→ PROBLEM REQUIREMENTS:
When you reach the line containing "RECT 3.275000 0.305000" in the data below, begin returning lines exactly as written, and stop once the line containing "LAYER pwell ;" has been returned.

→ GIVEN DATA:
§ §

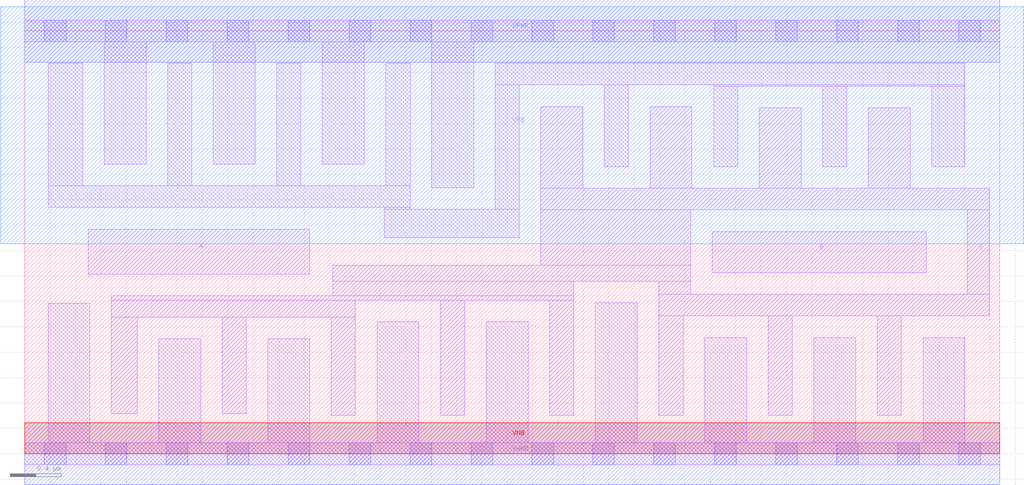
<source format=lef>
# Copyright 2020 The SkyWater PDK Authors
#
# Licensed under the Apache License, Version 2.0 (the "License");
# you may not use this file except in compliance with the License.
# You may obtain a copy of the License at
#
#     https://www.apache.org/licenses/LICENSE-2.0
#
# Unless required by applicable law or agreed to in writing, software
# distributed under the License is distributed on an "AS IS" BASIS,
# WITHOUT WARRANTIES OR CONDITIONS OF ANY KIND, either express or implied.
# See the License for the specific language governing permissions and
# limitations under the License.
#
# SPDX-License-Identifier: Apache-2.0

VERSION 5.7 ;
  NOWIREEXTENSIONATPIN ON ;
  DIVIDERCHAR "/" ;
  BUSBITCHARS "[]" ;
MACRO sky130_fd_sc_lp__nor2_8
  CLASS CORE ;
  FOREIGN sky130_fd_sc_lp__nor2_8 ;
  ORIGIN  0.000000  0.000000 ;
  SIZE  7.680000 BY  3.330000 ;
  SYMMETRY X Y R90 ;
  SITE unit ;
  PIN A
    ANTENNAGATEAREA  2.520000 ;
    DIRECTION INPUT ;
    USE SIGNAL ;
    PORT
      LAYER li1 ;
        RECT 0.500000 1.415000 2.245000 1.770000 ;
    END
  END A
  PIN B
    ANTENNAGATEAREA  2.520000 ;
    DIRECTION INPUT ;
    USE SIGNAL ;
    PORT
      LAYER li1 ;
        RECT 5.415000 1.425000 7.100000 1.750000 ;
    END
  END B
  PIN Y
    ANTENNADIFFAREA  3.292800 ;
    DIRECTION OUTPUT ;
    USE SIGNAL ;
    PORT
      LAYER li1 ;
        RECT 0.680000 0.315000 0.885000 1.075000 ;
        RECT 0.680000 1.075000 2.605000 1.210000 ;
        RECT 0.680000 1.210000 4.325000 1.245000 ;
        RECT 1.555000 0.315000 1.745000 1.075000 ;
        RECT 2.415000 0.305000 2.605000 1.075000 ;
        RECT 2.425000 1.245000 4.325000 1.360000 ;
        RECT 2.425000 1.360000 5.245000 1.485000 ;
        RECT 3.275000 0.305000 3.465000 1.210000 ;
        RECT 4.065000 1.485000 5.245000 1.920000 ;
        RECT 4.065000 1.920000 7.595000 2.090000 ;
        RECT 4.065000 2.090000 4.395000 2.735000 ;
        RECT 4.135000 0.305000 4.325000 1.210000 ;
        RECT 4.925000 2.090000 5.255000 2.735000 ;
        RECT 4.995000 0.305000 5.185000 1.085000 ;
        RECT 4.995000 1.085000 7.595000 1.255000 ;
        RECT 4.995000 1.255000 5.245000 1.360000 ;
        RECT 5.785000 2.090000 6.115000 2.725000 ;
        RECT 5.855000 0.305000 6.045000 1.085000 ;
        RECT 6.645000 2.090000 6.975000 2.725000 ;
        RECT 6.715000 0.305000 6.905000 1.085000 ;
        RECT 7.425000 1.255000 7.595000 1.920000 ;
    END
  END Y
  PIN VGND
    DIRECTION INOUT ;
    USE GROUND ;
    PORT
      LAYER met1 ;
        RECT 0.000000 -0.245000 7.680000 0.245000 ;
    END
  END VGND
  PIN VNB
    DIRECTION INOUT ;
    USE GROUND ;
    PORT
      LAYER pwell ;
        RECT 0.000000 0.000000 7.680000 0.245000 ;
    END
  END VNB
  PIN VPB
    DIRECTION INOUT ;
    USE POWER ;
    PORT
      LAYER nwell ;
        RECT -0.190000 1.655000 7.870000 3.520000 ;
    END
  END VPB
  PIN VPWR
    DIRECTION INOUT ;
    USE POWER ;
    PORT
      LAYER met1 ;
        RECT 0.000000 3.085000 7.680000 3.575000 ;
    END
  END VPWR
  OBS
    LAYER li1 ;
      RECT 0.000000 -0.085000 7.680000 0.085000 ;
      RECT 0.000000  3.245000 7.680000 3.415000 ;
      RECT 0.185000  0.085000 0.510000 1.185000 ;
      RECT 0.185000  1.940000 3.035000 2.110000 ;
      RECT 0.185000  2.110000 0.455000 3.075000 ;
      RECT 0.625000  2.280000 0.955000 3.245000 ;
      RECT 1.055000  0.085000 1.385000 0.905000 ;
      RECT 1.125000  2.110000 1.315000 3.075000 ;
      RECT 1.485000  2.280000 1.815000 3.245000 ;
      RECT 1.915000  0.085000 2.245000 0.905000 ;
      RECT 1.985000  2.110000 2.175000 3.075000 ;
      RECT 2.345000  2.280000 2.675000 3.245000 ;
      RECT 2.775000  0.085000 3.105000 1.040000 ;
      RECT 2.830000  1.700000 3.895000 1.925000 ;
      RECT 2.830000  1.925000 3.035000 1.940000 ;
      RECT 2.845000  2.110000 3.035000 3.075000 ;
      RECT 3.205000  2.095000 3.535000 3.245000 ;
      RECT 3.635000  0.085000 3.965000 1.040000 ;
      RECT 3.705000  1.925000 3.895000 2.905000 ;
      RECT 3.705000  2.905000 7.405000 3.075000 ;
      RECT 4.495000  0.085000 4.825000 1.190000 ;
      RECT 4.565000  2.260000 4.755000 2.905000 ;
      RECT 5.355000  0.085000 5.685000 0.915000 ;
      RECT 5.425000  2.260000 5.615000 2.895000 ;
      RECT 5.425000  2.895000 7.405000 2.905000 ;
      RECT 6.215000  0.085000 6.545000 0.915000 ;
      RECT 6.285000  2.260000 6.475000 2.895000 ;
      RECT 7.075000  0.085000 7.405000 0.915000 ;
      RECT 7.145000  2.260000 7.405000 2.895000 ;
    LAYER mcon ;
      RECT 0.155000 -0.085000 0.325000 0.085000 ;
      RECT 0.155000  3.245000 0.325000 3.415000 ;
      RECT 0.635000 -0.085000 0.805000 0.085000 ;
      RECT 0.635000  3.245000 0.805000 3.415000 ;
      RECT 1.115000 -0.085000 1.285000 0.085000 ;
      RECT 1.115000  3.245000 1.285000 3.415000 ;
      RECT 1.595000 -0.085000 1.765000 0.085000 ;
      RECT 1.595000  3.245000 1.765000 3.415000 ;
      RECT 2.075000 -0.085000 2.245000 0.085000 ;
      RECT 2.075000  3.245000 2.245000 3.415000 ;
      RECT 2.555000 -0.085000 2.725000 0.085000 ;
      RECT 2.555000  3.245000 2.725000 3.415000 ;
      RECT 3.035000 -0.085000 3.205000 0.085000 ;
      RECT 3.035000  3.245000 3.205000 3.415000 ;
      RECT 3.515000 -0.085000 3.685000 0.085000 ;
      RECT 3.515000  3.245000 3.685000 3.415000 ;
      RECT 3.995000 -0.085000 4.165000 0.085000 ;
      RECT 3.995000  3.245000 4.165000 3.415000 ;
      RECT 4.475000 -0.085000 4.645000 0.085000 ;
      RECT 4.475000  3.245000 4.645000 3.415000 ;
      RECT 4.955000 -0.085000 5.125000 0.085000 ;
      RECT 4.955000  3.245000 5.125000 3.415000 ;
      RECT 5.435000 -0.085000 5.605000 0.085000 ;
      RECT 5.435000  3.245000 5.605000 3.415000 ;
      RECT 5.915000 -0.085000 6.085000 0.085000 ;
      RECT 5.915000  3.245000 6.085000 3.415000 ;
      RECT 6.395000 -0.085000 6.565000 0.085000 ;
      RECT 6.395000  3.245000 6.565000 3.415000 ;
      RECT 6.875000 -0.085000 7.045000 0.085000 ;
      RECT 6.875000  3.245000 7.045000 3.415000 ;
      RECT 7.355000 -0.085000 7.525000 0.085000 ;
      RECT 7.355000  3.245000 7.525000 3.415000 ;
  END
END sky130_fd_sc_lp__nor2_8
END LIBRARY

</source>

§ §

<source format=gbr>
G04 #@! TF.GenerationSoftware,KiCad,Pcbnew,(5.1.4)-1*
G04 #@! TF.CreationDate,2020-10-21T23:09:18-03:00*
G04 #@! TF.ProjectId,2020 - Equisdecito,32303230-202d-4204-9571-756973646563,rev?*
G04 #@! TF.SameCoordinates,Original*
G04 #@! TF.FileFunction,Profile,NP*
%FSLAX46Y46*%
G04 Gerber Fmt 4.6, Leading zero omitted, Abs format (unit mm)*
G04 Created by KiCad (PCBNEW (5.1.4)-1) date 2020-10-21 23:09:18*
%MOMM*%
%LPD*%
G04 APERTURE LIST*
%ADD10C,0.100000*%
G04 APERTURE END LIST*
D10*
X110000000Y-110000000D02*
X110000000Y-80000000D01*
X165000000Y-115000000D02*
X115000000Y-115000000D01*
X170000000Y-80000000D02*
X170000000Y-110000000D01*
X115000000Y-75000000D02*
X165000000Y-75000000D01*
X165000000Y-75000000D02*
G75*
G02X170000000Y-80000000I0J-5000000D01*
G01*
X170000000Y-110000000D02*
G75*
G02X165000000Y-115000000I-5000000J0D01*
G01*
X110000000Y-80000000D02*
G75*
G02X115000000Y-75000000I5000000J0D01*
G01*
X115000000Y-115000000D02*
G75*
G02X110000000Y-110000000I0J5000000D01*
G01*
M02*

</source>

§ §

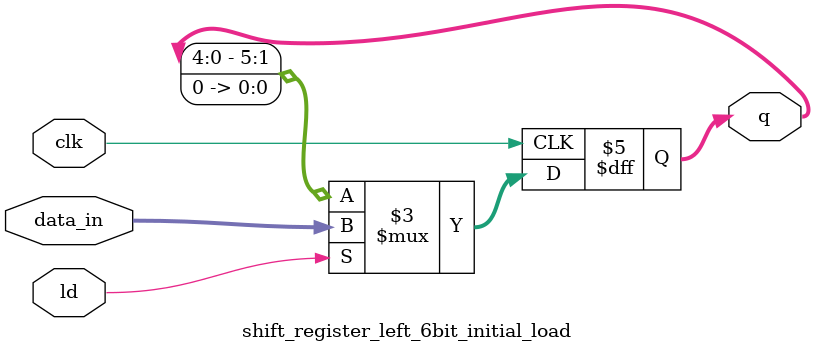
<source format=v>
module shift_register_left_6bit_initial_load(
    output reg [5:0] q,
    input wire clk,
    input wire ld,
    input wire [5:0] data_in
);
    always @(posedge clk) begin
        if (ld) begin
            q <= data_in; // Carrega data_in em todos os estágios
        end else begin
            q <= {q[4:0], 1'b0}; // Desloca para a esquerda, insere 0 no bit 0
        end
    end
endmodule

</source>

§ §

→ SOLUTION FOR THIS EXERCISE:
        RECT 3.275000 0.305000 3.465000 1.210000 ;
        RECT 4.065000 1.485000 5.245000 1.920000 ;
        RECT 4.065000 1.920000 7.595000 2.090000 ;
        RECT 4.065000 2.090000 4.395000 2.735000 ;
        RECT 4.135000 0.305000 4.325000 1.210000 ;
        RECT 4.925000 2.090000 5.255000 2.735000 ;
        RECT 4.995000 0.305000 5.185000 1.085000 ;
        RECT 4.995000 1.085000 7.595000 1.255000 ;
        RECT 4.995000 1.255000 5.245000 1.360000 ;
        RECT 5.785000 2.090000 6.115000 2.725000 ;
        RECT 5.855000 0.305000 6.045000 1.085000 ;
        RECT 6.645000 2.090000 6.975000 2.725000 ;
        RECT 6.715000 0.305000 6.905000 1.085000 ;
        RECT 7.425000 1.255000 7.595000 1.920000 ;
    END
  END Y
  PIN VGND
    DIRECTION INOUT ;
    USE GROUND ;
    PORT
      LAYER met1 ;
        RECT 0.000000 -0.245000 7.680000 0.245000 ;
    END
  END VGND
  PIN VNB
    DIRECTION INOUT ;
    USE GROUND ;
    PORT
      LAYER pwell ;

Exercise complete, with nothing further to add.